Naples Marble and Stone Restoration Floor restoration terms and their meaning
Finishes: There are two primary stone finishes we can achieve, polished stone, or honed stone. There are different degrees of reflectivity we can achieve within these finishes.
A polished finish has a glossy surface that reflects light and emphasizes the color and markings of the material.
A honed finish is a satin smooth surface with relatively little reflection of light. Generally, a honed finish is preferred for floors, stair treads, thresholds, and other locations where heavy traffic will wear off the polished finish. A honed finish may also be used on furniture tops and other surfaces.
A flamed finish is a rough textured surface used frequently on granite floor tiles. We perform a clean and seal this finish.
Lippage: A condition where one edge of a stone
is higher than adjacent edges, giving the finished surface an uneven appearance.
Maintenance: Scheduled cleaning, specific procedures, and inspections performed on a daily, weekly, or other regular basis to keep the stone in proper condition.
Poultice: A liquid cleaner or chemical mixed with a white absorbent material to form a thick, stain- removing paste.
Refinishing: Repolishing or honing of dull, once-polished marble, limestone, or granite floors and walls.
Renovation: Cleaning and repolishing of neglected dimension stone surfaces.
Restoration: Large-scale remedial actions taken to restore a structure or area to its original or acceptable “near original” condition. We have often heard our customers exclaim their floors now look better than new!
Etch Marks: (calcareous stones) Caused by acids (typically from milk, fruit juices, alcohol, etc.) left on the surface of the stone, some will etch the finish but not leave a stain; others will both etch and stain.
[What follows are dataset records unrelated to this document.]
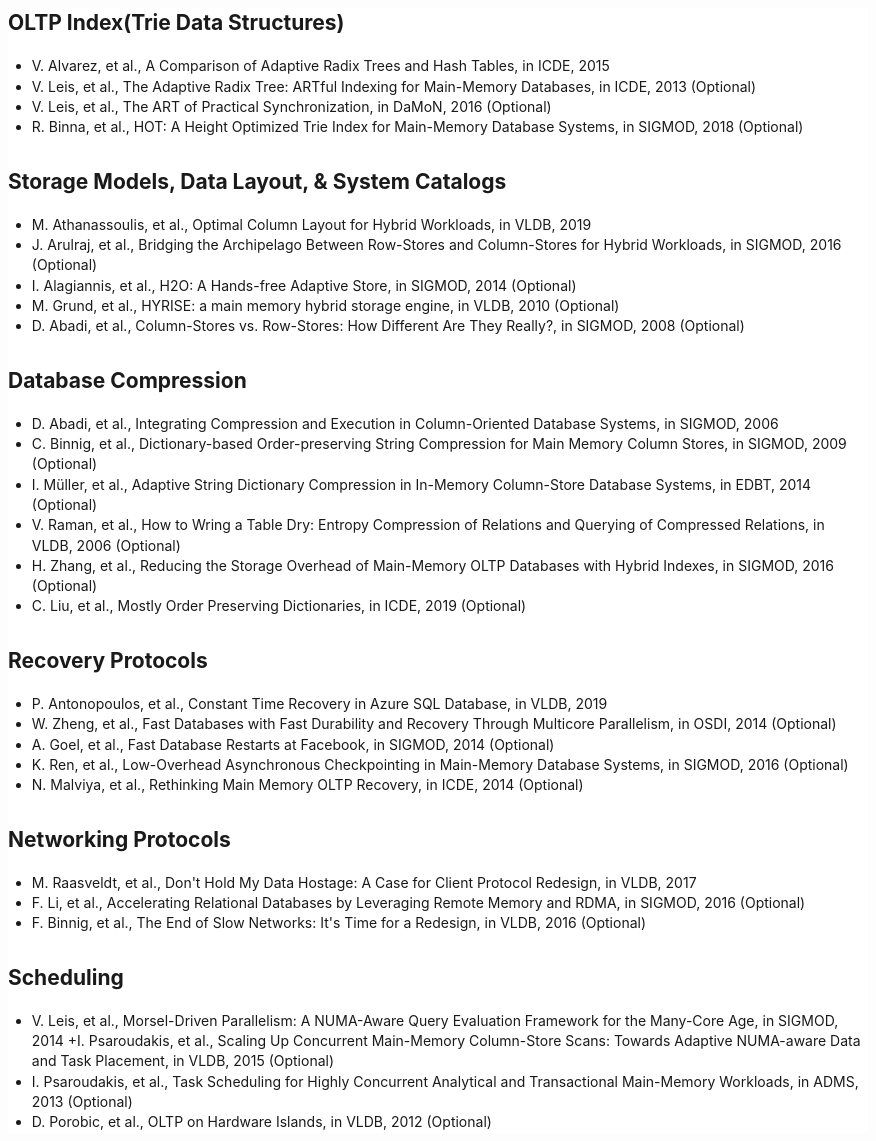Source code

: ## OLTP Index(Trie Data Structures)
+ V. Alvarez, et al., A Comparison of Adaptive Radix Trees and Hash Tables, in ICDE, 2015 
+ V. Leis, et al., The Adaptive Radix Tree: ARTful Indexing for Main-Memory Databases, in ICDE, 2013 (Optional)
+ V. Leis, et al., The ART of Practical Synchronization, in DaMoN, 2016 (Optional)
+ R. Binna, et al., HOT: A Height Optimized Trie Index for Main-Memory Database Systems, in SIGMOD, 2018 (Optional)

## Storage Models, Data Layout, & System Catalogs
+ M. Athanassoulis, et al., Optimal Column Layout for Hybrid Workloads, in VLDB, 2019 
+ J. Arulraj, et al., Bridging the Archipelago Between Row-Stores and Column-Stores for Hybrid Workloads, in SIGMOD, 2016 (Optional)
+ I. Alagiannis, et al., H2O: A Hands-free Adaptive Store, in SIGMOD, 2014 (Optional)
+ M. Grund, et al., HYRISE: a main memory hybrid storage engine, in VLDB, 2010 (Optional)
+ D. Abadi, et al., Column-Stores vs. Row-Stores: How Different Are They Really?, in SIGMOD, 2008 (Optional)

## Database Compression
+ D. Abadi, et al., Integrating Compression and Execution in Column-Oriented Database Systems, in SIGMOD, 2006 
+ C. Binnig, et al., Dictionary-based Order-preserving String Compression for Main Memory Column Stores, in SIGMOD, 2009 (Optional)
+ I. Müller, et al., Adaptive String Dictionary Compression in In-Memory Column-Store Database Systems, in EDBT, 2014 (Optional)
+ V. Raman, et al., How to Wring a Table Dry: Entropy Compression of Relations and Querying of Compressed Relations, in VLDB, 2006 (Optional)
+ H. Zhang, et al., Reducing the Storage Overhead of Main-Memory OLTP Databases with Hybrid Indexes, in SIGMOD, 2016 (Optional)
+ C. Liu, et al., Mostly Order Preserving Dictionaries, in ICDE, 2019 (Optional)

## Recovery Protocols
+ P. Antonopoulos, et al., Constant Time Recovery in Azure SQL Database, in VLDB, 2019 
+ W. Zheng, et al., Fast Databases with Fast Durability and Recovery Through Multicore Parallelism, in OSDI, 2014 (Optional)
+ A. Goel, et al., Fast Database Restarts at Facebook, in SIGMOD, 2014 (Optional)
+ K. Ren, et al., Low-Overhead Asynchronous Checkpointing in Main-Memory Database Systems, in SIGMOD, 2016 (Optional)
+ N. Malviya, et al., Rethinking Main Memory OLTP Recovery, in ICDE, 2014 (Optional)

## Networking Protocols
+ M. Raasveldt, et al., Don't Hold My Data Hostage: A Case for Client Protocol Redesign, in VLDB, 2017 
+ F. Li, et al., Accelerating Relational Databases by Leveraging Remote Memory and RDMA, in SIGMOD, 2016 (Optional)
+ F. Binnig, et al., The End of Slow Networks: It's Time for a Redesign, in VLDB, 2016 (Optional)

## Scheduling
+ V. Leis, et al., Morsel-Driven Parallelism: A NUMA-Aware Query Evaluation Framework for the Many-Core Age, in SIGMOD, 2014 
+I. Psaroudakis, et al., Scaling Up Concurrent Main-Memory Column-Store Scans: Towards Adaptive NUMA-aware Data and Task Placement, in VLDB, 2015 (Optional)
+ I. Psaroudakis, et al., Task Scheduling for Highly Concurrent Analytical and Transactional Main-Memory Workloads, in ADMS, 2013 (Optional)
+ D. Porobic, et al., OLTP on Hardware Islands, in VLDB, 2012 (Optional)
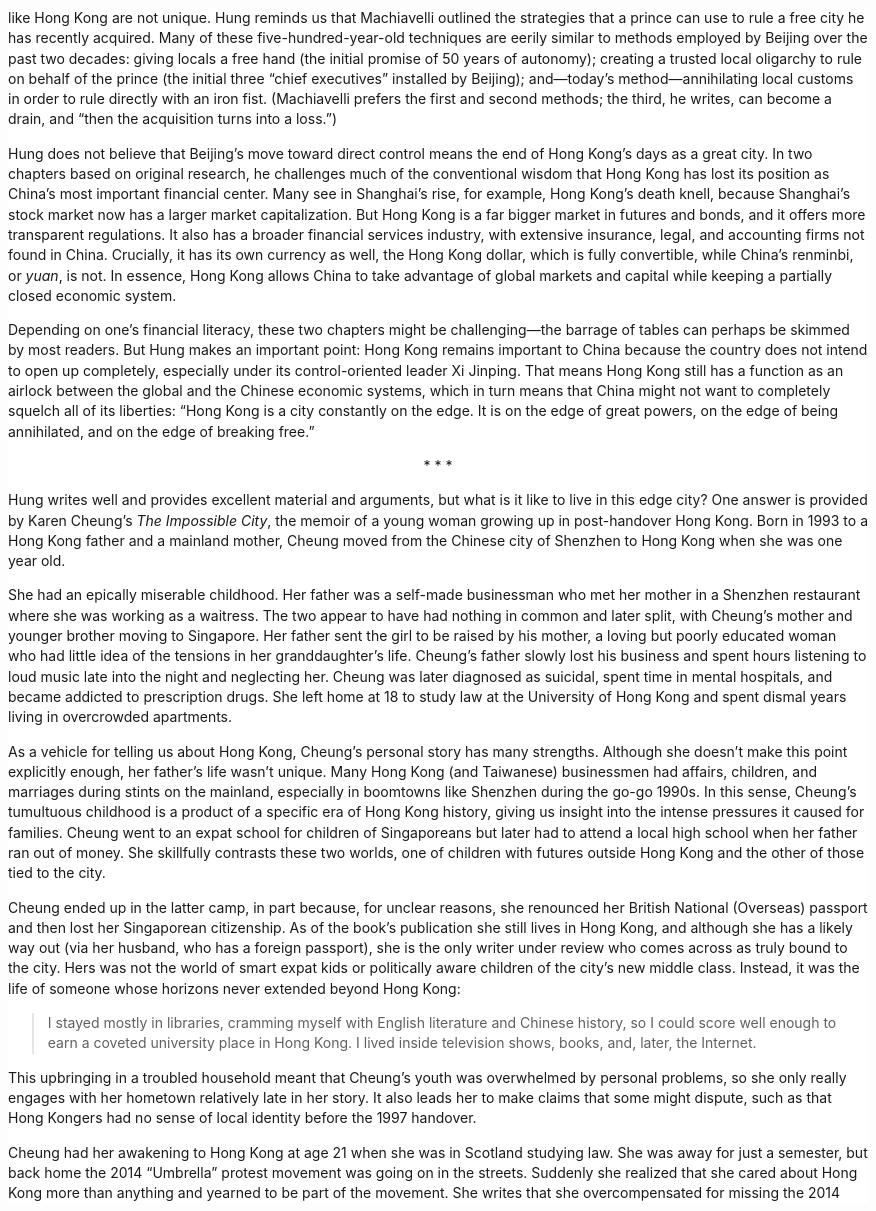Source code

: like Hong Kong are not unique. Hung reminds us that Machiavelli outlined the strategies that a prince can use to rule a free city he has recently acquired. Many of these five-hundred-year-old techniques are eerily similar to methods employed by Beijing over the past two decades: giving locals a free hand (the initial promise of 50 years of autonomy); creating a trusted local oligarchy to rule on behalf of the prince (the initial three “chief executives” installed by Beijing); and—today’s method—annihilating local customs in order to rule directly with an iron fist. (Machiavelli prefers the first and second methods; the third, he writes, can become a drain, and “then the acquisition turns into a loss.”)</p><p>Hung does not believe that Beijing’s move toward direct control means the end of Hong Kong’s days as a great city. In two chapters based on original research, he challenges much of the conventional wisdom that Hong Kong has lost its position as China’s most important financial center. Many see in Shanghai’s rise, for example, Hong Kong’s death knell, because Shanghai’s stock market now has a larger market capitalization. But Hong Kong is a far bigger market in futures and bonds, and it offers more transparent regulations. It also has a broader financial services industry, with extensive insurance, legal, and accounting firms not found in China. Crucially, it has its own currency as well, the Hong Kong dollar, which is fully convertible, while China’s renminbi, or <em>yuan</em>, is not. In essence, Hong Kong allows China to take advantage of global markets and capital while keeping a partially closed economic system.</p><p>Depending on one’s financial literacy, these two chapters might be challenging—the barrage of tables can perhaps be skimmed by most readers. But Hung makes an important point: Hong Kong remains important to China because the country does not intend to open up completely, especially under its control-oriented leader Xi Jinping. That means Hong Kong still has a function as an airlock between the global and the Chinese economic systems, which in turn means that China might not want to completely squelch all of its liberties: “Hong Kong is a city constantly on the edge. It is on the edge of great powers, on the edge of being annihilated, and on the edge of breaking free.”</p><p align="center">* * *</p><p class="dropcap">Hung writes well and provides excellent material and arguments, but what is it like to live in this edge city? One answer is provided by Karen Cheung’s <em>The Impossible City</em>, the memoir of a young woman growing up in post-handover Hong Kong. Born in 1993 to a Hong Kong father and a mainland mother, Cheung moved from the Chinese city of Shenzhen to Hong Kong when she was one year old.</p><p>She had an epically miserable childhood. Her father was a self-made businessman who met her mother in a Shenzhen restaurant where she was working as a waitress. The two appear to have had nothing in common and later split, with Cheung’s mother and younger brother moving to Singapore. Her father sent the girl to be raised by his mother, a loving but poorly educated woman who had little idea of the tensions in her granddaughter’s life. Cheung’s father slowly lost his business and spent hours listening to loud music late into the night and neglecting her. Cheung was later diagnosed as suicidal, spent time in mental hospitals, and became addicted to prescription drugs. She left home at 18 to study law at the University of Hong Kong and spent dismal years living in overcrowded apartments.</p><p>As a vehicle for telling us about Hong Kong, Cheung’s personal story has many strengths. Although she doesn’t make this point explicitly enough, her father’s life wasn’t unique. Many Hong Kong (and Taiwanese) businessmen had affairs, children, and marriages during stints on the mainland, especially in boomtowns like Shenzhen during the go-go 1990s. In this sense, Cheung’s tumultuous childhood is a product of a specific era of Hong Kong history, giving us insight into the intense pressures it caused for families. Cheung went to an expat school for children of Singaporeans but later had to attend a local high school when her father ran out of money. She skillfully contrasts these two worlds, one of children with futures outside Hong Kong and the other of those tied to the city.</p><p>Cheung ended up in the latter camp, in part because, for unclear reasons, she renounced her British National (Overseas) passport and then lost her Singaporean citizenship. As of the book’s publication she still lives in Hong Kong, and although she has a likely way out (via her husband, who has a foreign passport), she is the only writer under review who comes across as truly bound to the city. Hers was not the world of smart expat kids or politically aware children of the city’s new middle class. Instead, it was the life of someone whose horizons never extended beyond Hong Kong:</p><blockquote><p>I stayed mostly in libraries, cramming myself with English literature and Chinese history, so I could score well enough to earn a coveted university place in Hong Kong. I lived inside television shows, books, and, later, the Internet.</p></blockquote><p>This upbringing in a troubled household meant that Cheung’s youth was overwhelmed by personal problems, so she only really engages with her hometown relatively late in her story. It also leads her to make claims that some might dispute, such as that Hong Kongers had no sense of local identity before the 1997 handover.</p><p>Cheung had her awakening to Hong Kong at age 21 when she was in Scotland studying law. She was away for just a semester, but back home the 2014 “Umbrella” protest movement was going on in the streets. Suddenly she realized that she cared about Hong Kong more than anything and yearned to be part of the movement. She writes that she overcompensated for missing the 2014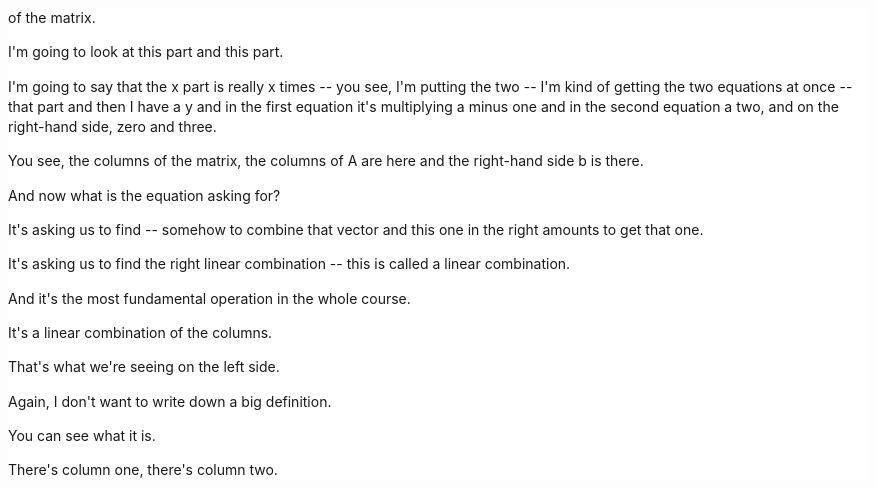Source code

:   <span m='532030'>of</span> <span m='532410'>the</span> <span m='532520'>matrix.</span>
  </p><p><span m='533520'>I'm</span> <span m='533660'>going</span> <span m='533820'>to</span>
  <span m='533930'>look</span> <span m='534170'>at</span> <span m='534340'>this</span>
  <span m='534790'>part</span> <span m='535320'>and</span> <span m='535530'>this</span>
  <span m='535850'>part.</span> </p><p><span m='536790'>I'm</span> <span m='536940'>going</span>
  <span m='537080'>to</span> <span m='537130'>say</span> <span m='537380'>that</span>
  <span m='537920'>the</span> <span m='538280'>x</span> <span m='538690'>part</span>
  <span m='541440'>is</span> <span m='541600'>really</span> <span m='541950'>x</span>
  <span m='542580'>times</span> <span m='543680'>--</span> <span m='545010'>you</span>
  <span m='545150'>see,</span> <span m='545370'>I'm</span> <span m='545530'>putting</span>
  <span m='545880'>the</span> <span m='545980'>two</span> <span m='546490'>--</span>
  <span m='546740'>I'm</span> <span m='547120'>kind</span> <span m='547340'>of</span>
  <span m='547560'>getting</span> <span m='547970'>the</span> <span m='548080'>two</span>
  <span m='548270'>equations</span> <span m='548760'>at</span> <span m='548880'>once</span>
  <span m='549360'>--</span> <span m='550160'>that</span> <span m='550540'>part</span>
  <span m='551050'>and</span> <span m='551290'>then</span> <span m='551690'>I</span>
  <span m='551790'>have</span> <span m='551990'>a</span> <span m='552100'>y</span>
  <span m='553310'>and</span> <span m='554050'>in</span> <span m='554170'>the</span>
  <span m='554400'>first</span> <span m='554730'>equation</span> <span m='555290'>it's</span>
  <span m='555470'>multiplying</span> <span m='556000'>a</span> <span m='556050'>minus</span>
  <span m='556500'>one</span> <span m='557180'>and</span> <span m='557580'>in</span>
  <span m='557640'>the</span> <span m='557700'>second</span> <span m='558030'>equation</span>
  <span m='558510'>a</span> <span m='558600'>two,</span> <span m='559260'>and</span>
  <span m='559580'>on</span> <span m='559690'>the</span> <span m='559780'>right-hand</span>
  <span m='560310'>side,</span> <span m='561050'>zero</span> <span m='561590'>and</span>
  <span m='561710'>three.</span> </p><p><span m='566500'>You</span> <span m='566650'>see,</span>
  <span m='566860'>the</span> <span m='567020'>columns</span> <span m='567570'>of</span>
  <span m='567660'>the</span> <span m='567760'>matrix,</span> <span m='568710'>the</span>
  <span m='568830'>columns</span> <span m='569300'>of</span> <span m='569460'>A</span>
  <span m='569860'>are</span> <span m='570010'>here</span> <span m='570540'>and</span>
  <span m='570720'>the</span> <span m='570790'>right-hand</span> <span m='571230'>side</span>
  <span m='571520'>b</span> <span m='571740'>is</span> <span m='571950'>there.</span>
  </p><p><span m='573050'>And</span> <span m='573450'>now</span> <span m='573820'>what</span>
  <span m='574330'>is</span> <span m='574520'>the</span> <span m='574660'>equation</span>
  <span m='575250'>asking</span> <span m='575730'>for?</span> </p><p><span m='576940'>It's</span>
  <span m='577210'>asking</span> <span m='577800'>us</span> <span m='578010'>to</span>
  <span m='578150'>find</span> <span m='579060'>--</span> <span m='579230'>somehow</span>
  <span m='579870'>to</span> <span m='580470'>combine</span> <span m='581520'>that</span>
  <span m='581870'>vector</span> <span m='582750'>and</span> <span m='583090'>this</span>
  <span m='583390'>one</span> <span m='583840'>in</span> <span m='584060'>the</span>
  <span m='584150'>right</span> <span m='584510'>amounts</span> <span m='585550'>to</span>
  <span m='585880'>get</span> <span m='586110'>that</span> <span m='586630'>one.</span>
  </p><p><span m='587470'>It's</span> <span m='587680'>asking</span> <span m='588290'>us</span>
  <span m='588510'>to</span> <span m='588650'>find</span> <span m='589270'>the</span>
  <span m='589390'>right</span> <span m='590210'>linear</span> <span m='590940'>combination</span>
  <span m='591810'>--</span> <span m='591830'>this</span> <span m='591980'>is</span>
  <span m='592140'>called</span> <span m='592440'>a</span> <span m='592520'>linear</span>
  <span m='593090'>combination.</span> </p><p><span m='595420'>And</span> <span m='595670'>it's</span>
  <span m='595840'>the</span> <span m='596000'>most</span> <span m='596560'>fundamental</span>
  <span m='597180'>operation</span> <span m='597880'>in</span> <span m='598020'>the</span>
  <span m='598170'>whole</span> <span m='598460'>course.</span> </p><p><span m='601710'>It's</span>
  <span m='601920'>a</span> <span m='602000'>linear</span> <span m='602490'>combination</span>
  <span m='603350'>of</span> <span m='603990'>the</span> <span m='604340'>columns.</span>
  </p><p><span m='606330'>That's</span> <span m='606650'>what</span> <span m='606850'>we're</span>
  <span m='606970'>seeing</span> <span m='607290'>on</span> <span m='607470'>the</span>
  <span m='608000'>left</span> <span m='609360'>side.</span> </p><p><span m='609550'>Again,</span>
  <span m='610540'>I</span> <span m='611060'>don't</span> <span m='611190'>want</span>
  <span m='611310'>to</span> <span m='611350'>write</span> <span m='611590'>down</span>
  <span m='611840'>a</span> <span m='611900'>big</span> <span m='612120'>definition.</span>
  </p><p><span m='613190'>You</span> <span m='613340'>can</span> <span m='613490'>see</span>
  <span m='613700'>what</span> <span m='613890'>it</span> <span m='614040'>is.</span>
  </p><p><span m='615010'>There's</span> <span m='615350'>column</span> <span m='615690'>one,</span>
  <span m='616030'>there's</span> <span m='616340'>column</span> <span m='616730'>two.</span>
Efflorescence: A white powder that appears on the surface of the stone, it’s caused by water carrying mineral salts from below the surface of the stone to the surface and evaporating. When the water evaporates, it leaves a powdery salt residue. It can also precipitate in grout joints or cracks as a crusty surface. We have even seen efflorescence form small stalactites hanging from vertical surfaces!